_What to produce_
Give the number of lines in the records that contain the word "радиолюбителей", and reply with that number only.

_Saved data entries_
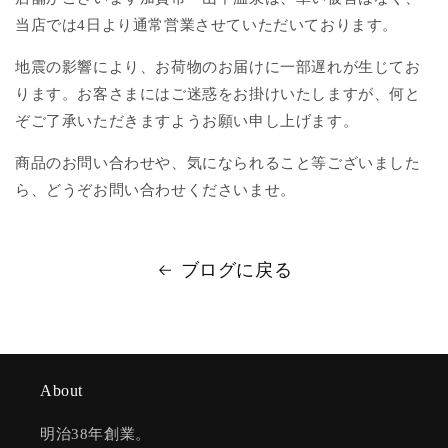
当店では4日より通常営業させていただいております。
地震の影響により、お荷物のお届けに一部遅れが生じてお
ります。お客さまにはご迷惑をお掛けいたしますが、何と
ぞご了承いただきますようお願い申し上げます。
商品のお問い合わせや、気になられること等ございました
ら、どうぞお問い合わせくださいませ。
ブログに戻る
About
明治38年創業。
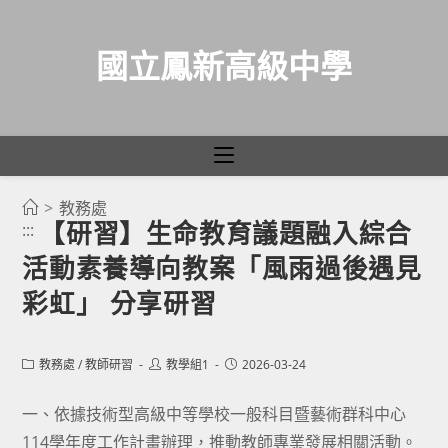
國立鳳新高級中學
>
教務處
跳
【研習】生命教育議題融入綜合
:::
轉
活動素養導向教案「風雨過後遇見
至
主
彩虹」 分享研習
要
內
Post
Post
Post
教務處
/
教師研習
教學組1
2026-03-24
容
category:
author:
published:
一、依據技術型高級中等學校一般科目暨藝術群科中心
114學年度工作計畫辦理，推動教師專業發展相關活動。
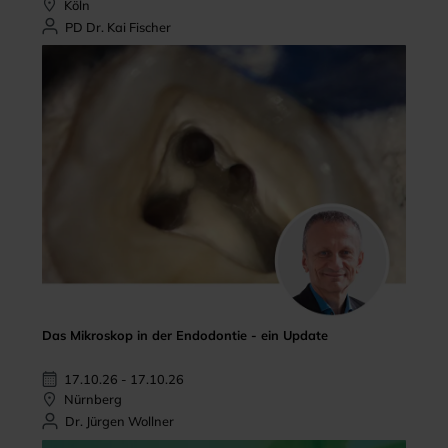
Köln
PD Dr. Kai Fischer
Das Mikroskop in der Endodontie - ein Update
17.10.26 - 17.10.26
Nürnberg
Dr. Jürgen Wollner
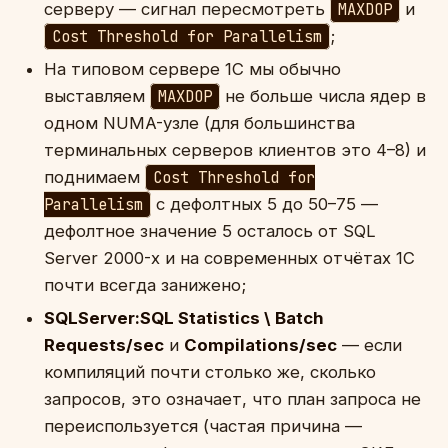
серверу — сигнал пересмотреть
MAXDOP
и
Cost Threshold for Parallelism
;
На типовом сервере 1С мы обычно
выставляем
MAXDOP
не больше числа ядер в
одном NUMA-узле (для большинства
терминальных серверов клиентов это 4–8) и
поднимаем
Cost Threshold for
Parallelism
с дефолтных 5 до 50–75 —
дефолтное значение 5 осталось от SQL
Server 2000-х и на современных отчётах 1С
почти всегда занижено;
SQLServer:SQL Statistics \ Batch
Requests/sec
и
Compilations/sec
— если
компиляций почти столько же, сколько
запросов, это означает, что план запроса не
переиспользуется (частая причина —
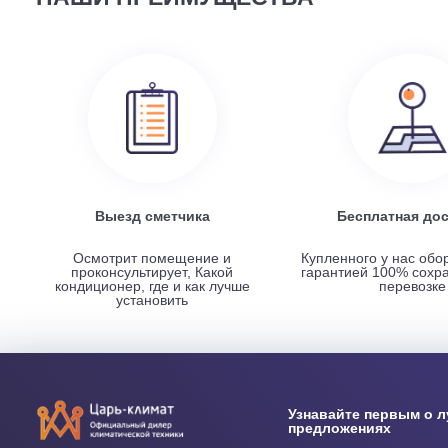
Наружный блок FREE Match DC Inverter AMW2-14U4
НАШИ ПРЕИМУЩЕСТВА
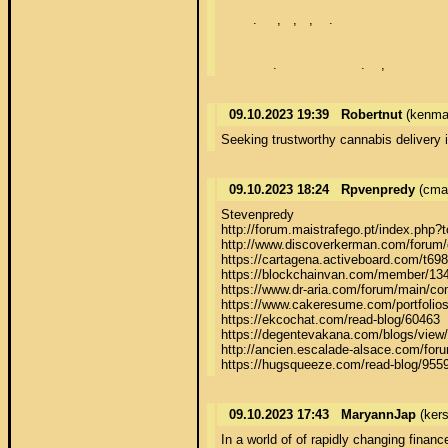
        .     ,   ,   ,    . 

             .                     .    ,               
09.10.2023 19:39
Robertnut
(kenma
Seeking trustworthy cannabis delivery i
09.10.2023 18:24
Rpvenpredy
(cma
Stevenpredy 

http://forum.maistrafego.pt/index.php
http://www.discoverkerman.com/forum/di
https://cartagena.activeboard.com/t6985
https://blockchainvan.com/member/134
https://www.dr-aria.com/forum/main/
https://www.cakeresume.com/portfolios/
https://ekcochat.com/read-blog/60463

https://degentevakana.com/blogs/view/
http://ancien.escalade-alsace.com/fo
https://hugsqueeze.com/read-blog/955
09.10.2023 17:43
MaryannJap
(ker
In a world of of rapidly changing finan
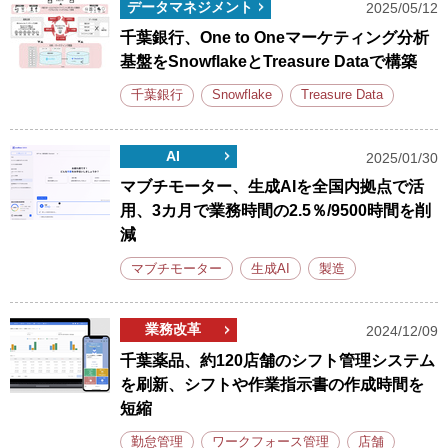
データマネジメント
2025/05/12
千葉銀行、One to Oneマーケティング分析
基盤をSnowflakeとTreasure Dataで構築
千葉銀行
Snowflake
Treasure Data
AI
2025/01/30
マブチモーター、生成AIを全国内拠点で活
用、3カ月で業務時間の2.5％/9500時間を削
減
マブチモーター
生成AI
製造
業務改革
2024/12/09
千葉薬品、約120店舗のシフト管理システム
を刷新、シフトや作業指示書の作成時間を
短縮
勤怠管理
ワークフォース管理
店舗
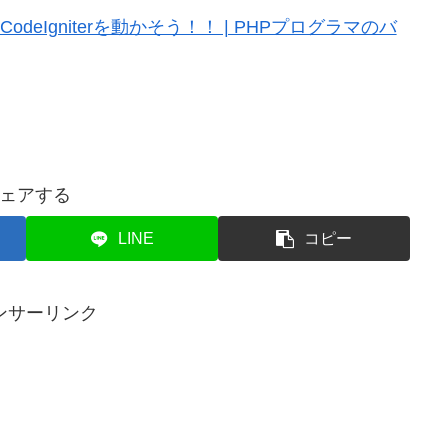
 CodeIgniterを動かそう！！ | PHPプログラマのバ
ェアする
LINE
コピー
ンサーリンク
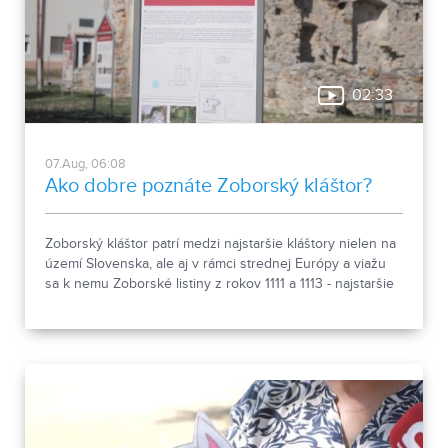
02:33
07.Aug, 06:08
Ako dobre poznáte Zoborský kláštor?
Zoborský kláštor patrí medzi najstaršie kláštory nielen na
území Slovenska, ale aj v rámci strednej Európy a viažu
sa k nemu Zoborské listiny z rokov 1111 a 1113 - najstaršie
zachovalé písomné dokumenty z nášho územia. Areál
spája históriu dvoch rehoľných rádov. Viete, ktoré sú to? :)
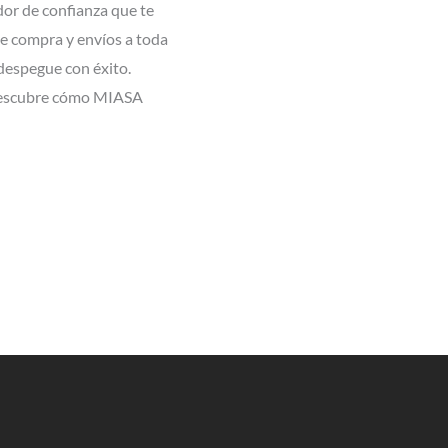
dor de confianza que te
e compra y envíos a toda
 despegue con éxito.
y descubre cómo MIASA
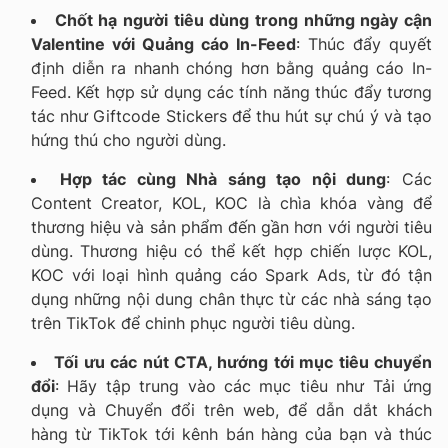
Chốt hạ người tiêu dùng trong những ngày cận
Valentine với Quảng cáo In-Feed
: Thúc đẩy quyết
định diễn ra nhanh chóng hơn bằng quảng cáo In-
Feed. Kết hợp sử dụng các tính năng thúc đẩy tương
tác như Giftcode Stickers để thu hút sự chú ý và tạo
hứng thú cho người dùng.
Hợp tác cùng Nhà sáng tạo nội dung
: Các
Content Creator, KOL, KOC là chìa khóa vàng để
thương hiệu và sản phẩm đến gần hơn với người tiêu
dùng. Thương hiệu có thể kết hợp chiến lược KOL,
KOC với loại hình quảng cáo Spark Ads, từ đó tận
dụng những nội dung chân thực từ các nhà sáng tạo
trên TikTok để chinh phục người tiêu dùng.
Tối ưu các nút CTA, hướng tới mục tiêu chuyển
đổi
: Hãy tập trung vào các mục tiêu như Tải ứng
dụng và Chuyển đổi trên web, để dẫn dắt khách
hàng từ TikTok tới kênh bán hàng của bạn và thúc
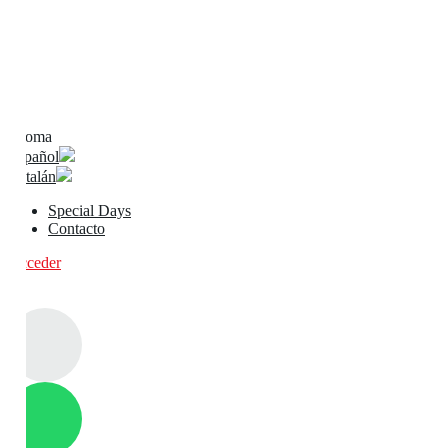
Idioma
Español
Catalán
Special Days
Contacto
Acceder
0
0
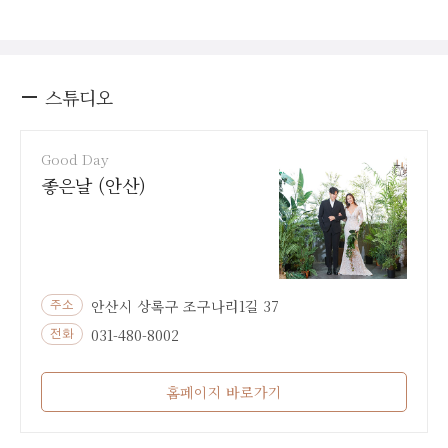
스튜디오
Good Day
좋은날 (안산)
안산시 상록구 조구나리1길 37
주소
031-480-8002
전화
홈페이지 바로가기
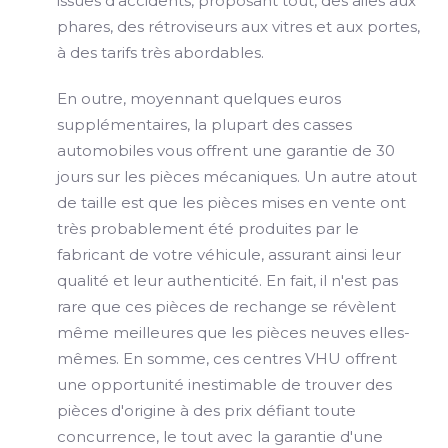
issues d'accidents, proposant tout, des ailes aux
phares, des rétroviseurs aux vitres et aux portes,
à des tarifs très abordables.
En outre, moyennant quelques euros
supplémentaires, la plupart des casses
automobiles vous offrent une garantie de 30
jours sur les pièces mécaniques. Un autre atout
de taille est que les pièces mises en vente ont
très probablement été produites par le
fabricant de votre véhicule, assurant ainsi leur
qualité et leur authenticité. En fait, il n'est pas
rare que ces pièces de rechange se révèlent
même meilleures que les pièces neuves elles-
mêmes. En somme, ces centres VHU offrent
une opportunité inestimable de trouver des
pièces d'origine à des prix défiant toute
concurrence, le tout avec la garantie d'une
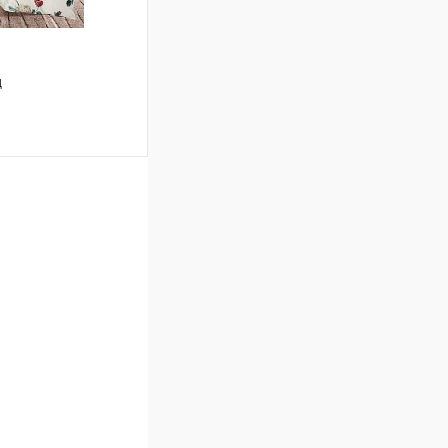
д
ину
Сравнение
В наличии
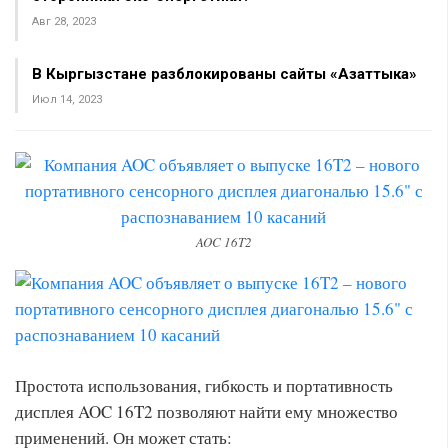
Авг 28, 2023
В Кыргызстане разблокированы сайты «Азаттыка»
Июл 14, 2023
AOC 16T2
Простота использования, гибкость и портативность
дисплея AOC 16T2 позволяют найти ему множество
применений. Он может стать:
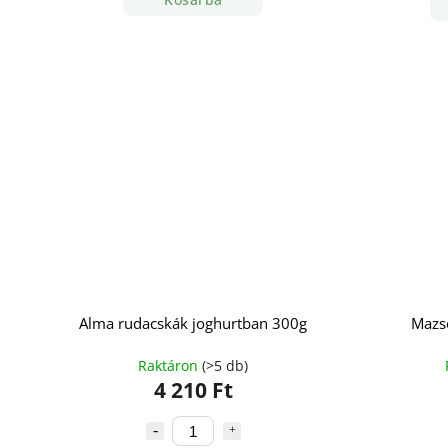
Alma rudacskák joghurtban 300g
Mazs
Raktáron
(>5 db)
4 210 Ft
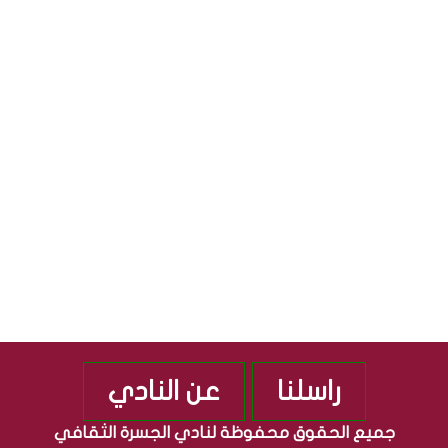
ل
ا
S
ث
ل
ق
ج
S
ا
م
ف
ه
ي
و
ة
ر
”
ي
م
ة
ن
ا
ذ
ل
2
ع
0
ر
1
ا
0
ق
ي
ة
راسلنا
عن النادي
جميع الحقوق محفوظة لنادي الجسرة الثقافي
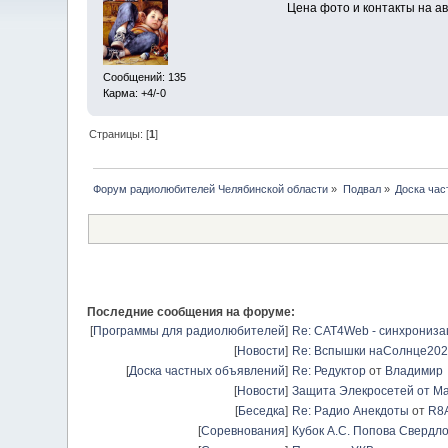
Цена фото и контакты на а
Сообщений: 135
Карма: +4/-0
Страницы: [
1
]
Форум радиолюбителей Челябинской области
»
Подвал
»
Доска час
Последние сообщения на форуме:
[
Программы для радиолюбителей
]
Re: CAT4Web - синхрониз
[
Новости
]
Re: Вспышки наСолнце20
[
Доска частных объявлений
]
Re: Редуктор
от
Владимир
[
Новости
]
Защита Элекросетей от Ма
[
Беседка
]
Re: Радио Анекдоты
от
R8
[
Соревнования
]
Кубок А.С. Попова Свердло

_Response to the exercise_
2